On 4 May2012, the President of Russia submitted the candidacy of Basargin to the Legislative Assembly of the Perm Krai for his approval as governor of Perm Krai. On 5 May, he was approved by the Legislative Assembly as Governor of the Perm Krai. On 2 July 2012, he headed the regional government for a transitional period.

He partially continued the policy of his predecessor, but began to pay more attention to social policy, declaring the need to revise some projects, in particular the “Perm Cultural Revolution”, Mom's Choice.

On 5 October 2012, Basargin appointed and approved the composition of the government of the Perm Krai, and Roman Panov, a colleague of the governor in the Ministry of Regional Development, was approved as its head, but while Panov was about to take office, on 9 November 2012 he was arrested in the case of embezzlement during the preparations for the APEC summit, thereby Panov cast a shadow on the governor, who was his leader in the Ministry of Regional Development. As a result, Panov did not have time to assume the post of chairman of the government of the Perm Krai, although he was approved.

On 23 January 2013, the new chairman of the regional government Gennady Tushnolobov, approved by the governor, took office. When considering his candidacy in the Legislative Assembly of the Perm Krai, 51 deputies out of 56 present agreed to the appointment.

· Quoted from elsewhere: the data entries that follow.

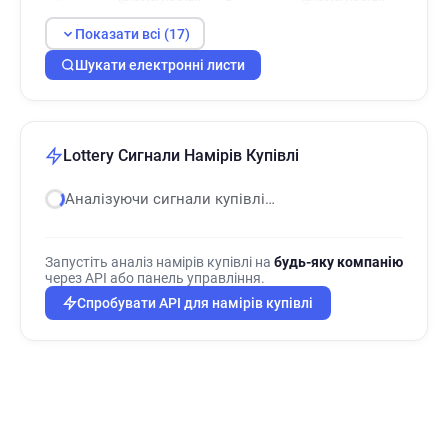
v*********@lottery.co.uk
y*****@lottery.co.uk
Показати всі (17)
g************@lottery.co.uk
Шукати електронні листи
d**********@lottery.co.uk
c*********@lottery.co.uk
p*******@lottery.co.uk
f******@lottery.co.uk
e***********@lottery.co.uk
i**********@lottery.co.uk
Lottery Сигнали Намірів Купівлі
Аналізуючи сигнали купівлі…
Запустіть аналіз намірів купівлі на
будь-яку компанію
через API або панель управління.
Спробувати API для намірів купівлі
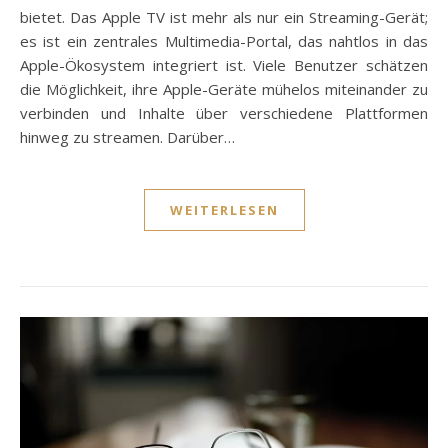
bietet. Das Apple TV ist mehr als nur ein Streaming-Gerät;
es ist ein zentrales Multimedia-Portal, das nahtlos in das
Apple-Ökosystem integriert ist. Viele Benutzer schätzen
die Möglichkeit, ihre Apple-Geräte mühelos miteinander zu
verbinden und Inhalte über verschiedene Plattformen
hinweg zu streamen. Darüber…
WEITERLESEN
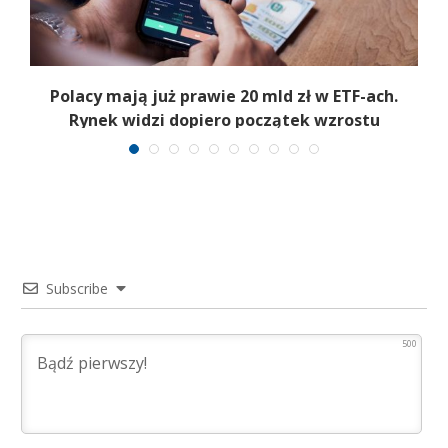
Polacy mają już prawie 20 mld zł w ETF-ach.
Rynek widzi dopiero początek wzrostu
Subscribe
500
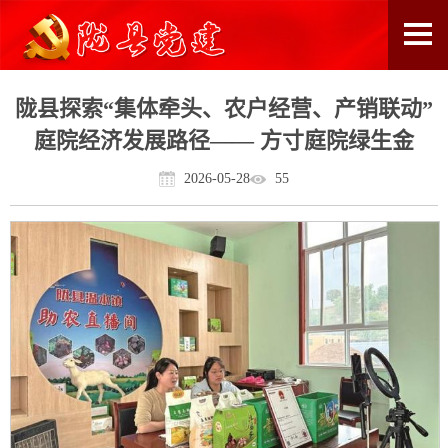
陇县探索“集体牵头、农户经营、产销联动”
庭院经济发展路径—— 方寸庭院绿生金
2026-05-28
55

On 8 August 2013, opposition leader and mayor of Moscow candidate Alexei Navalny posted in his blog to call the governor of the Perm Krai a swindler in response to the news that a criminal case had been opened under the article “Fraud on an especially large scale” on the fact of theft by the Ministry of Regional Development of budget money when buying a trade mission of Hungary in 2008. According to investigators, the department acquired the building of the Hungarian trade mission with an area of 17,612.8 sq. m. at the address: Krasnaya Presnya, 3 in Moscow at a significantly inflated price from an intermediary. The intermediary, a commercial organization, bought this property from Hungary for $21.3 million (about 575 million rubles) and resold it to Russia for 3.5 billion rubles under two government contracts (10 December 2008 and 10 June 2009). Navalny published a copy of the letter on 3 September 2010, at that time Basargin was the head of the Ministry of Regional Development. In it, the Deputy Chairman of the Government of Russia asks Basargin to terminate the contract for the sale of the building, since it contains violations of the law.

From 25 October 2014 to 7 April 2015, he was a member of the Presidium of the State Council of Russia.

On 6 February 2017, Basargin filed an application for early resignation of the governor, and announced that he would not participate in the gubernatorial elections in September 2017. On the same day, he was dismissed from the post of Governor of the Perm Krai, by the Decree of the President of Russia, Vladimir Putin.

On 10 February 2017, Basargin was appointed head of the Federal Service for Supervision in the Sphere of Transport (Rostransnadzor) - Chief Transport Inspector of Russia.